Koomesh: Vol.9, issue 1; 27-32
published online: October 24, 2007
article type: Research Article

how to cite: Esmaili M, HaghDostYazdi H, Gheybi N. Effects of opiate receptor agonists and antagonists on spontaneuse seizure activity in hipocampal slices. koomesh. 2007;9(1):e152167. 

Abstract

Introduction: Opiates have complex effects on seizure activity. They have both anti-and proconvulsive effects depend on their concentration. Low doses of morphine have anticonvulsant effects, while high doses have proconvulsant effects. Sudden morphine withdrawal results in short-term proconvulsant effects. In the present, the effects of opioid receptors agonists and antagonists on spontaneous seizure activity in epileptogenic hippocampal slices were evaluated. Materials and Methods: Hippocampal slices (400 µm) were prepared from young Wistar rats (P15-25). Seizure activity was induced by continuous perfusion of the slices with low-Mg2+ ACSF. Extra cellular recordings were performed in the hippocampal CA1 pyramidal cell layer. Seizure activity was quantified by measuring the amplitude and duration of the ictal events as well as their number after and prior to the application of the agonists and antagonists of the opioid receptors. In addition, the numbers of interictal spikes were determined to complement the analysis of seizure discharges before and after drug application.

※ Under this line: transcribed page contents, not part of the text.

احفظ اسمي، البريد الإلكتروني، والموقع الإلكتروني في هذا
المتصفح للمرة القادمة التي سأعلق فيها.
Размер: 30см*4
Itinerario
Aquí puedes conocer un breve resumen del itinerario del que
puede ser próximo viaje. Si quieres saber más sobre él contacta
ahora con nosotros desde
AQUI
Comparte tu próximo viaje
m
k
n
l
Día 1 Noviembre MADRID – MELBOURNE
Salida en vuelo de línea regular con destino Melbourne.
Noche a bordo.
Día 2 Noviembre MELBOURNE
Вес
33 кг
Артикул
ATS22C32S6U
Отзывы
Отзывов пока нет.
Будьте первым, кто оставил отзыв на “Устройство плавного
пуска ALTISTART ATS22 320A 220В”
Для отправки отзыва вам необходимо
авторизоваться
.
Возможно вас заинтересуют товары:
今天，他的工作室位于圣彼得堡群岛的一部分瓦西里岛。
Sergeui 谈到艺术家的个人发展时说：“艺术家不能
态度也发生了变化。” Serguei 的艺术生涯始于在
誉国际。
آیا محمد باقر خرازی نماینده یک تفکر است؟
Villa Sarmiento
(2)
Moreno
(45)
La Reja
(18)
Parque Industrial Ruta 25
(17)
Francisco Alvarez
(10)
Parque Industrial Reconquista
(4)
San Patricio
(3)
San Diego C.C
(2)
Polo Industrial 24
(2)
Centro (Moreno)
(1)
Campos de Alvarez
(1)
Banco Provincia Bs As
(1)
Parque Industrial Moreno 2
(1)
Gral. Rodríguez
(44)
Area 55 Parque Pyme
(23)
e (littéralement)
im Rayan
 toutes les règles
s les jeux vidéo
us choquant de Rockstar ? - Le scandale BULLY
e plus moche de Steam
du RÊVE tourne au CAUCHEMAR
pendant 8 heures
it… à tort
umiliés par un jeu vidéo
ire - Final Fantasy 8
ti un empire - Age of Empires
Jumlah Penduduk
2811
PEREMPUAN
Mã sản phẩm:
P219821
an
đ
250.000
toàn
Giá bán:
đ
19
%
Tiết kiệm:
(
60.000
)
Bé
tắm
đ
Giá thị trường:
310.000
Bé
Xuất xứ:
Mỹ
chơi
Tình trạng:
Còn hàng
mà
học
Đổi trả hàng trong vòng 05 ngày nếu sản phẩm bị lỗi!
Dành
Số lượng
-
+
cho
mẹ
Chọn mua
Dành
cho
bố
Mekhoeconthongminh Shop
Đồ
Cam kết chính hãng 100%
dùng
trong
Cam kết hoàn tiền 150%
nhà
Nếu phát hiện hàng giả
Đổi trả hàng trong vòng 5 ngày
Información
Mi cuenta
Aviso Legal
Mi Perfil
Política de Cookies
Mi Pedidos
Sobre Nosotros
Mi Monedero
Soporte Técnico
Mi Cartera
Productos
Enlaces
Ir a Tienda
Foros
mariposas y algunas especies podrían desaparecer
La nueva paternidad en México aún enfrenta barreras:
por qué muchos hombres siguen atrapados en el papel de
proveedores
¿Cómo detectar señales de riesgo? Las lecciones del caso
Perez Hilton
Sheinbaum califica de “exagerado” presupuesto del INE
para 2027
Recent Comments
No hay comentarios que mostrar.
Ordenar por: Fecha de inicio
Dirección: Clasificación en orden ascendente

Result: Our results show that DAMGO and Dyn-A (10 μM), as μ and κ-opioid receptor agonist respectively, cause a significant increase in the incidence and amplitude & duration of ictal activity and these effects were completely reversed following the appilcation of B-FNA and nor-BNI (10 μM ) as μ and κ opioid receptor antagonist respectively. DPDPE (10μM), a selective δ-opioid receptor agonist, caused a significant decrease in the incidence and duration of ictal activity and these effects were completely reversed by the addition of NTI (10μM), a selective δ opioid receptor antagonist. Conclusion: Our finding showed that epileptic effects of morphine probably are established by activation of μ and κ opioid receptors and due to the activation of δ opioid receptor, morphine produces antiepileptic effects.